In addition to copay assistance, manufacturers sponsor a variety of additional efforts that enable access to medications.  Qualifying patients may receive free or low-cost medications by mail to their home or provider’s office, access to a nurse by telephone, assistance navigating insurance requirements, and other types of support.26–29  Discounted drugs are typically only available to individuals earning less than a specified amount, which may vary widely across programs (one study reported that eligibility cut-offs ranged from about $51,000 to $125,000 in annual income).26  Medicare and Medicaid beneficiaries may be eligible to receive free or reduced cost medications, provided they do not submit claims for reimbursement to their carrier.  Applications are generally required for participation.  Information on whether the medication is the best clinical option is generally not ascertained, and the patient must typically coordinate with any other sources of coverage on his or her own.
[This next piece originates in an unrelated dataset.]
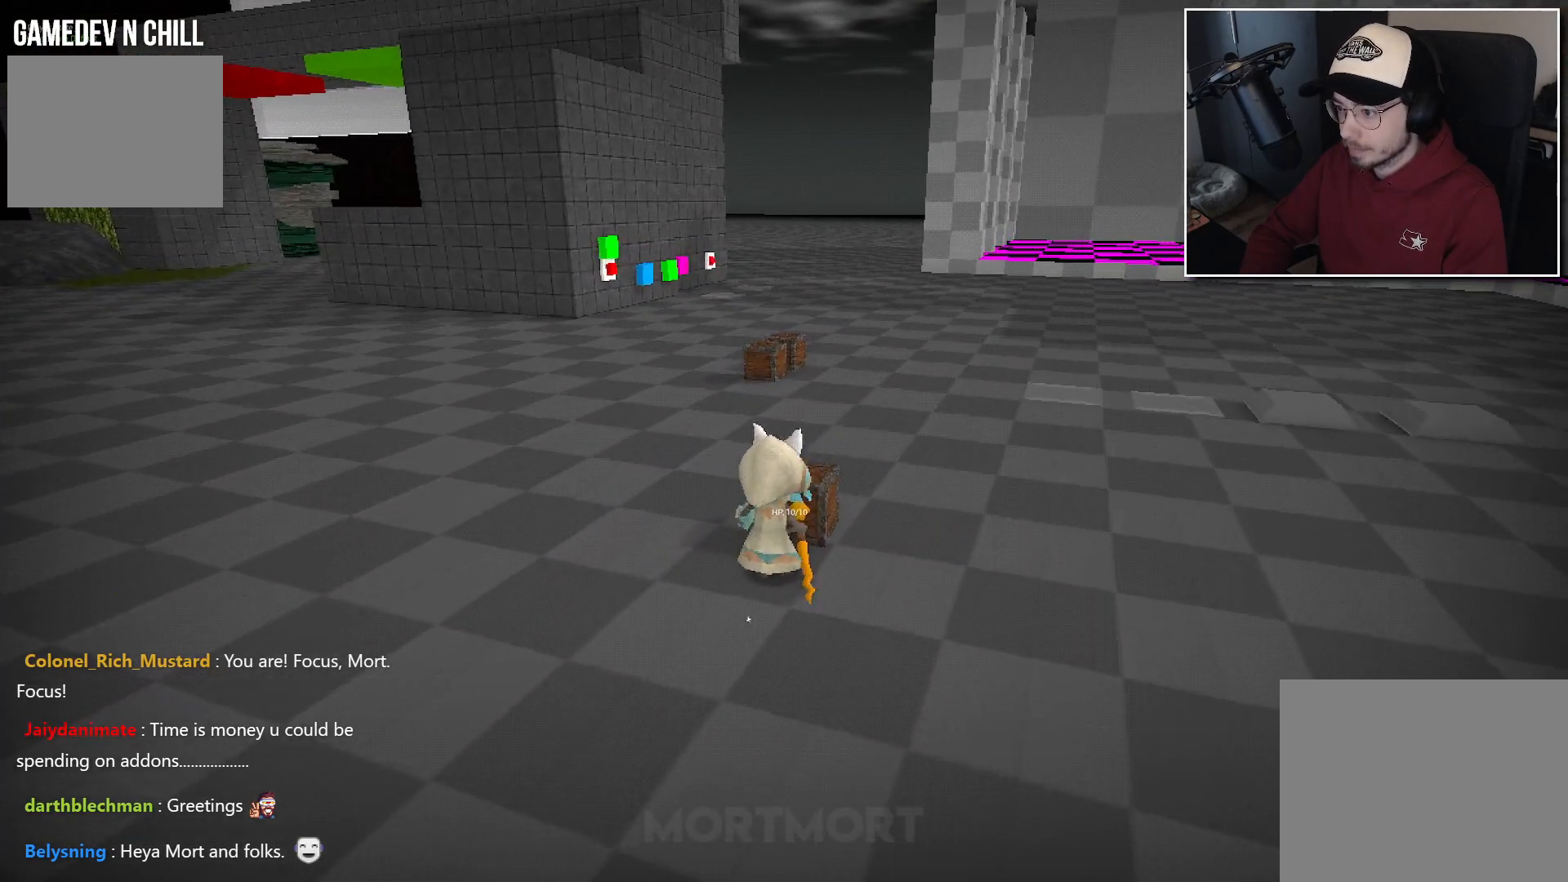
{"buttons": ["Y"], "left_stick": "center", "right_stick": "center", "events": [[200, "Y", "down"], [200, "left_stick", "center"], [300, "Y", "up"], [467, "Y", "down"]]}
Charity-Sponsored Patient Assistance Programs

Independent charitable foundations and some patient advocacy organizations administer patient assistance programs as well.  Such organizations include, but are not limited to, The Assistance Fund, Good Days, the HealthWell Foundation, Needymeds, Patient Services Inc., the Patient Advocate Foundation, and the Patient Access Network Foundation.  Most of these organizations administer disease-specific funds, and patients generally must meet eligibility criteria related to family income.  These programs collectively provide hundreds of millions of dollars in cost-sharing assistance annually, and generally serve as programs of last resort.  Funds are typically disbursed as grants to reimburse individuals for out-of-pocket expenses associated with copays, deductibles and co-insurance incurred in filling their prescriptions, and/or by paying claims to providers.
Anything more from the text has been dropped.